* AIM OF THE EXERCISE: Whenever a line of the entries below holds the string "median", copy that line and return it.

* INFORMATION GIVEN:

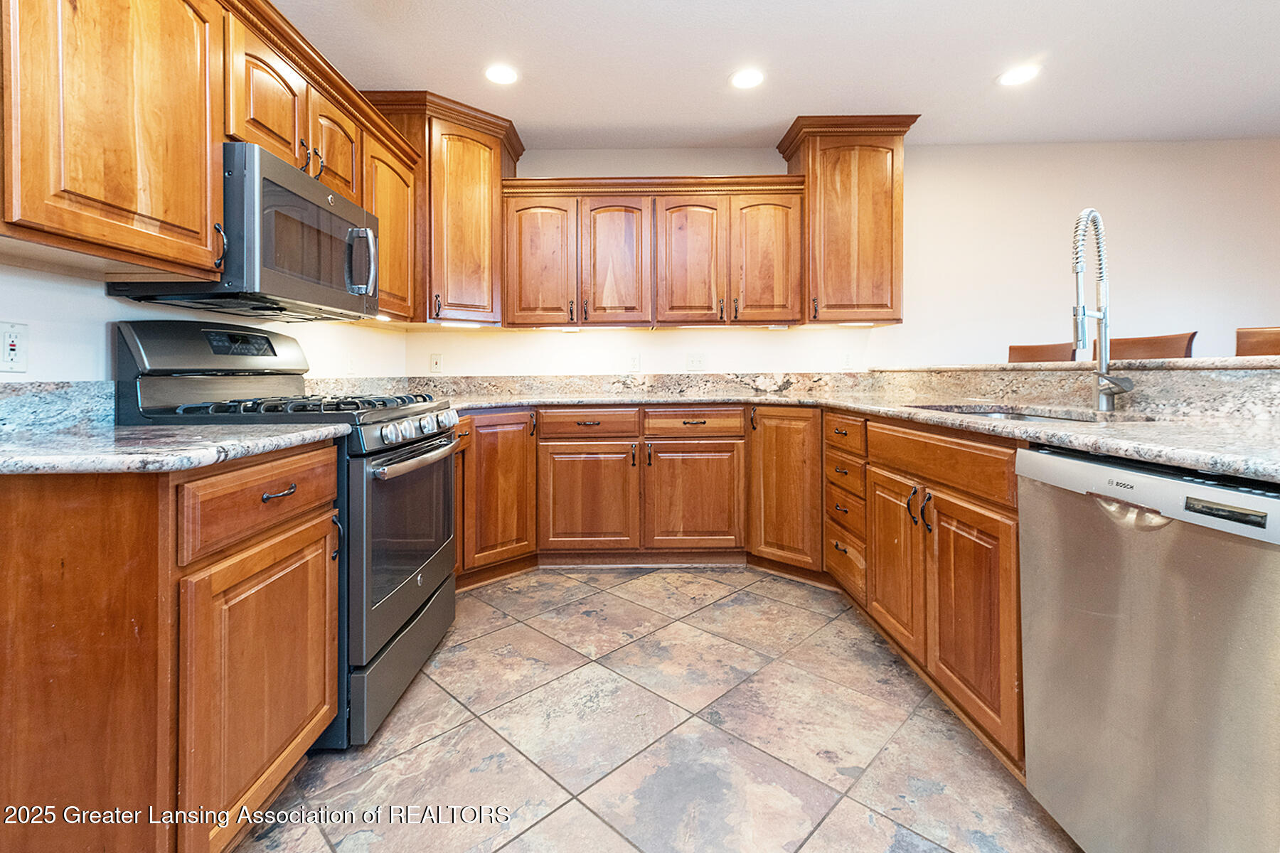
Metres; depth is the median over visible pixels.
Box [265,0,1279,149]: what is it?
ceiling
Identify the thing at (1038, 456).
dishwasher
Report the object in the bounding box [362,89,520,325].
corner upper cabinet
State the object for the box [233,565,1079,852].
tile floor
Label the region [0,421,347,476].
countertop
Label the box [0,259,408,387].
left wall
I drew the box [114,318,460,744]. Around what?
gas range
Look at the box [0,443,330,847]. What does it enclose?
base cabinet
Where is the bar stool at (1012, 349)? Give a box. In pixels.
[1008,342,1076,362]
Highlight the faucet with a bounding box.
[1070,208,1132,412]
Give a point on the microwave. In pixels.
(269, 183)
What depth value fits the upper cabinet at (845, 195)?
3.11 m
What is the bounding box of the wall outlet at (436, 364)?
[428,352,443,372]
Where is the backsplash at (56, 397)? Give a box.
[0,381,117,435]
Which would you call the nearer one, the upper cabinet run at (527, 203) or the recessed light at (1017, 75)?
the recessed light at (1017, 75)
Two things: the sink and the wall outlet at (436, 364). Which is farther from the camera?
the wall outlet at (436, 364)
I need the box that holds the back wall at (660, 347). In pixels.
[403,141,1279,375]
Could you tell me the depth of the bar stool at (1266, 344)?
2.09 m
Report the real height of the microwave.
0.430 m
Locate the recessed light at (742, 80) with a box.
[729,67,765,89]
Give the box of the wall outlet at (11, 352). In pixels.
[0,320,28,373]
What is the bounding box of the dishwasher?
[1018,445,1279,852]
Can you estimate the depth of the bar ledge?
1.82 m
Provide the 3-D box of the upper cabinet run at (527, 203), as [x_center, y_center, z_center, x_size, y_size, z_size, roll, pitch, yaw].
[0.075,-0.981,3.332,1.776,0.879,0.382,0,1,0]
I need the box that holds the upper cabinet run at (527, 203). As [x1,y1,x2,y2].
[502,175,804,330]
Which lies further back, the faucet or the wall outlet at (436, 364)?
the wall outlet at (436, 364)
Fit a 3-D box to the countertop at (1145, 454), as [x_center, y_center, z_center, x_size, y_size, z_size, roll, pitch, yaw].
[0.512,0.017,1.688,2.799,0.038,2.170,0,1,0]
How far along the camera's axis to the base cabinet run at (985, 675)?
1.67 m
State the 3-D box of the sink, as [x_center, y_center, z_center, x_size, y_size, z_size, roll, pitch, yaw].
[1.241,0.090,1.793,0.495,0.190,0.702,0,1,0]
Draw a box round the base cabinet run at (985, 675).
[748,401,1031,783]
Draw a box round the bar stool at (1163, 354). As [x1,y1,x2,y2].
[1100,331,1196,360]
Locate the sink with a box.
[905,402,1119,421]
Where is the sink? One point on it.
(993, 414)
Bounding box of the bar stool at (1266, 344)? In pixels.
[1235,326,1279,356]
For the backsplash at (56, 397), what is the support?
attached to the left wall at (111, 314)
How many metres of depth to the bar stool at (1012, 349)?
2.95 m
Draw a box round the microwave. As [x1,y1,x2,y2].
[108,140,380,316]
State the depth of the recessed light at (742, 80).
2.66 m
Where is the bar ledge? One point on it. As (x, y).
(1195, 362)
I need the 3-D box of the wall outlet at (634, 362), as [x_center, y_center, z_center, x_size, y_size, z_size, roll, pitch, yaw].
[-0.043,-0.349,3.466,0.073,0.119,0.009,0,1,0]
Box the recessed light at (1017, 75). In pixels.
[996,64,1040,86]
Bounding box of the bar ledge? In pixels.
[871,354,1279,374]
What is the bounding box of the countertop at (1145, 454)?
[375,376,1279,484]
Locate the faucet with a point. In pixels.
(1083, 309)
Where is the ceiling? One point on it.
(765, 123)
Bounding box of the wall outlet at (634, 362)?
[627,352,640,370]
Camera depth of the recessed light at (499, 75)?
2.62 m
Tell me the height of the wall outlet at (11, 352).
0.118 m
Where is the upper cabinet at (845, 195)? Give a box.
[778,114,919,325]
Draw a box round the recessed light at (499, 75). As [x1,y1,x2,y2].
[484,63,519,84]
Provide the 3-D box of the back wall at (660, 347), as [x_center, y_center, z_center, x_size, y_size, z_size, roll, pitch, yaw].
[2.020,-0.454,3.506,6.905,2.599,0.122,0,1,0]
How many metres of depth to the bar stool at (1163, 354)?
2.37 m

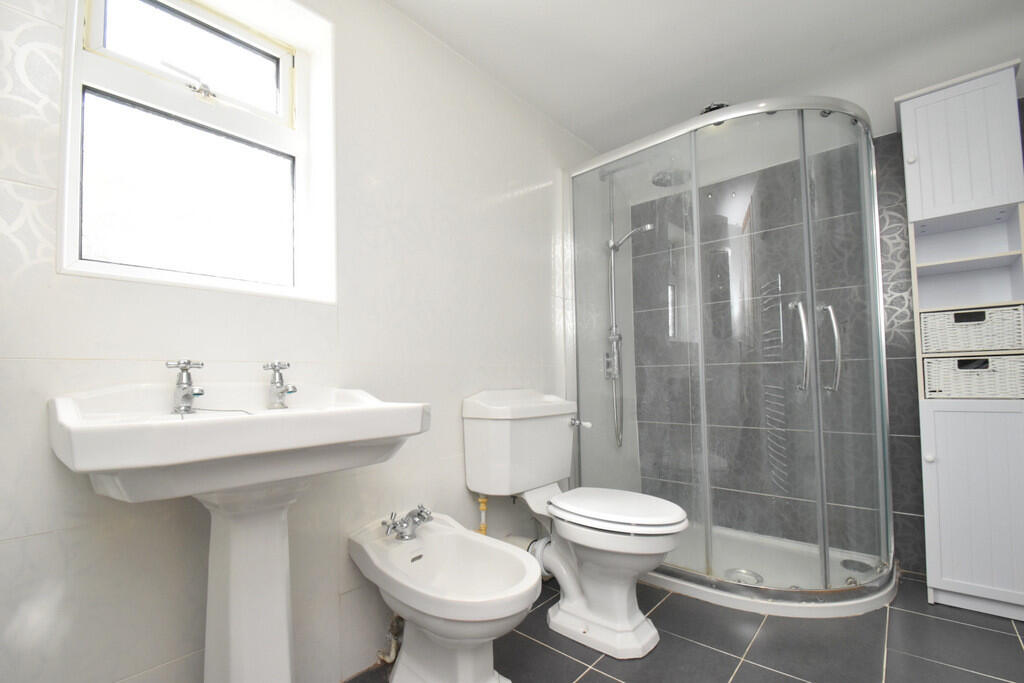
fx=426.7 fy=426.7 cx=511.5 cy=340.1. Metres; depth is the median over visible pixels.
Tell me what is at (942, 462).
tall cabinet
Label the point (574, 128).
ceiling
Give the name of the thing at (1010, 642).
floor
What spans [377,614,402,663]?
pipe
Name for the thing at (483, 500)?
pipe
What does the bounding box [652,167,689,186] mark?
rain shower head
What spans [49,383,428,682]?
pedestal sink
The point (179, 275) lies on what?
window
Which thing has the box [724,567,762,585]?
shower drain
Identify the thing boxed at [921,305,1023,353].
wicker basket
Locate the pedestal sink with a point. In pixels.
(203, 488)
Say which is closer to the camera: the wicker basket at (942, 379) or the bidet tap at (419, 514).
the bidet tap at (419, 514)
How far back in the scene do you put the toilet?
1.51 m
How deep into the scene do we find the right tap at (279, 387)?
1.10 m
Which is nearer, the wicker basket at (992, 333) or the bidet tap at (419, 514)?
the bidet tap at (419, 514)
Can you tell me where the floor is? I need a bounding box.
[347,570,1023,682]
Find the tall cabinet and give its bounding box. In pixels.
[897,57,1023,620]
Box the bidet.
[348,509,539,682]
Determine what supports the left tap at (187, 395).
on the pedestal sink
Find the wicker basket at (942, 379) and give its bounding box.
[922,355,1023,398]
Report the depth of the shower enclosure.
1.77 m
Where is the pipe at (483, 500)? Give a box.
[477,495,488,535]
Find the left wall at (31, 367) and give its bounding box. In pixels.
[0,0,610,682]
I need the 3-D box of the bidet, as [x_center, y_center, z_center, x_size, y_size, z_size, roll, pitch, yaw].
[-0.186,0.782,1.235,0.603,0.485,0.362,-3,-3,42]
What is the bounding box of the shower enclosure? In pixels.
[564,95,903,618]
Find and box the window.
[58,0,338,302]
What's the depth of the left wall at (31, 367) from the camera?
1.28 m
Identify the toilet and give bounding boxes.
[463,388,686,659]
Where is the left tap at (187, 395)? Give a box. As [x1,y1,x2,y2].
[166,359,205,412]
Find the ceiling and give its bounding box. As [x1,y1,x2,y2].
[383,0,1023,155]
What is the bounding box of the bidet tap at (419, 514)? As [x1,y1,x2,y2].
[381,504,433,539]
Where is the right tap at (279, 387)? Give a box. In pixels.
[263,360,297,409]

* RESULT:
Metres; depth is the median over visible pixels.
fx=426.7 fy=426.7 cx=511.5 cy=340.1. Metres; depth is the median over visible pixels.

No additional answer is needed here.